Twixt
Francis Ford Coppola
Twixt, le dernier film écrit, réalisé et produit pas Francis Ford Coppola, vient d'arriver dans les salles françaises. Hall Baltimore, un écrivain de romans sur les sorcières en pleine remise en question artistique débarque dans une bourgade de l'Amérique profonde pour une séance de dédicaces. Il y rencontre le sheriff de la ville qui lui parle d'un meurtre récent qui a eu lieu ici. La même nuit, au motel, le romancier rencontre dans un rêve Virginia, une jeune fille mystérieusement assassinée il y a quelques années. Cela devient le point de départ d'une nouvelle idée de livre pour Hall Baltimore.
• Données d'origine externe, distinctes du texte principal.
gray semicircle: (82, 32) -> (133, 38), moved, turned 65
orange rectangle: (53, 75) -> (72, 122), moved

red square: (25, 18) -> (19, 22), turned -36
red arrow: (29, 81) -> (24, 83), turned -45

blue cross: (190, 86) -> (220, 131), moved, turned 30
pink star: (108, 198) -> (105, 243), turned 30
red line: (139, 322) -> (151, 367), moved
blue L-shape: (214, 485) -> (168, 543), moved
Le tout début, la présentation de la ville, est des plus plaisants. On y découvre une petite ville américaine un peu glauque, comme on aime tant les voir dans les films de David Lynch. La narration par Tom Waits rajoute un charme effrayant à l'ensemble. Puis le film se lance, et là on se rend compte que Francis Ford Coppola a voulu mettre trop de choses dans son oeuvre et s'est éparpillé. Difficile en fait de résumer le film, tant tout se mélange : intrigues, époques, réalité et rêve, styles... Dans Twixt, il y a des vampires, des gothiques à l'autre bout d'un lac, un beffroi avec des horloges qui n'indiquent pas la même heure, un hôtel abandonné suite à un massacre, une histoire de ville hantée, un prètre fou et, cerise sur le wtf, Edgar Allan Poe qui apparait en rêve.
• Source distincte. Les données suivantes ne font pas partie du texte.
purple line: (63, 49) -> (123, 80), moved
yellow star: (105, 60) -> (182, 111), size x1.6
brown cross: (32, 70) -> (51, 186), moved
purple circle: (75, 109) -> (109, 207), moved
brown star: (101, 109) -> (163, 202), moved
Il y a deux univers dans le film. Le monde réel, en couleurs, où l'on voit Hall Baltimore dans son motel souffrir de la page blanche devant son ordinateur où sa femme le harcèle via skype. Et le monde imaginaire, les rêves, tournés avec la technique de la nuit américaine, qui tirent sur le noir et blanc, avec des touches de rouge. Comme dans Sin City mais en moche cette fois-ci. Car l'esthétique particulière, n'est pas du meilleur goût, la faute peut être au petit budget du film, qui donne des séquences en 3D de piètre qualité. Francis Ford Coppola signe un film entre l'horreur et le fantastique, à l'imagerie gothique. Cela fait beaucoup penser à Tim Burton, sauf que l'histoire ne suit pas derrière.
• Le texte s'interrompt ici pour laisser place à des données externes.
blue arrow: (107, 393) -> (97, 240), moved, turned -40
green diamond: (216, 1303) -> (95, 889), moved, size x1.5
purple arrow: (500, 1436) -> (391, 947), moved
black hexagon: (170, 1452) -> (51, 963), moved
Il est déjà difficile de s'identifier aux protagonistes. Val Kilmer, qui campe Hall Baltimore, n'inspire pas forcément la sympathie, on dirait juste un loser pataud et sans charisme. Pourtant, le réalisateur a mis beaucoup de lui-même dans ce personnage principal. En fait, Hall Baltimore, c'est Coppola. L'écrivain en manque d'inspiration, en pleine crise artistique, c'est le reflet du cinéaste qui a bien du mal à refaire des chefs-d'oeuvre de la dimension de la trilogie du Parrain et d'Apocalypse Now. La fille de l'écrivain qui meurt d'un accident de hors bord (cela donne droit à des séquences larmoyantes où Hall Baltimore repense à sa fille, avec des flashbacks ridiculement cliché), c'est l'exact destin tragique du fils de Francis Ford Coppola, Gian-Carlo. Et comme Baltimore, il a eu l'idée de ce film en rêvant (super, j'aimerais pas être dans sa tête). Quant à Virginia, interprétée par la précoce Elle Fanning qui vient de souffler ses quatorze bougies (et qui passe devant la caméra du Papa après avoir été l'actrice principale du dernier film de la fille Coppola, Somewhere), elle n'hypnotise pas tant que cela, sûrement parce que l'on peine à comprendre vraiment qui elle est.
On peine à comprendre le film tout court. Le mélange d'époques et de réalités égare complètement le spectateur, si bien qu'à la fin (qui arrive assez vite, merci), on est encore tout perdu et c'est plus agaçant qu'intéressant ici. Le scénario ne tient pas la route. Francis Ford Coppola dit que maintenant, à 73 ans, il réalise ses films comme quand il était encore un étudiant en cinéma. Cette cure de jouvence ne lui va pas bien. A vouloir faire trop de choses différentes, on ne rend rien du tout.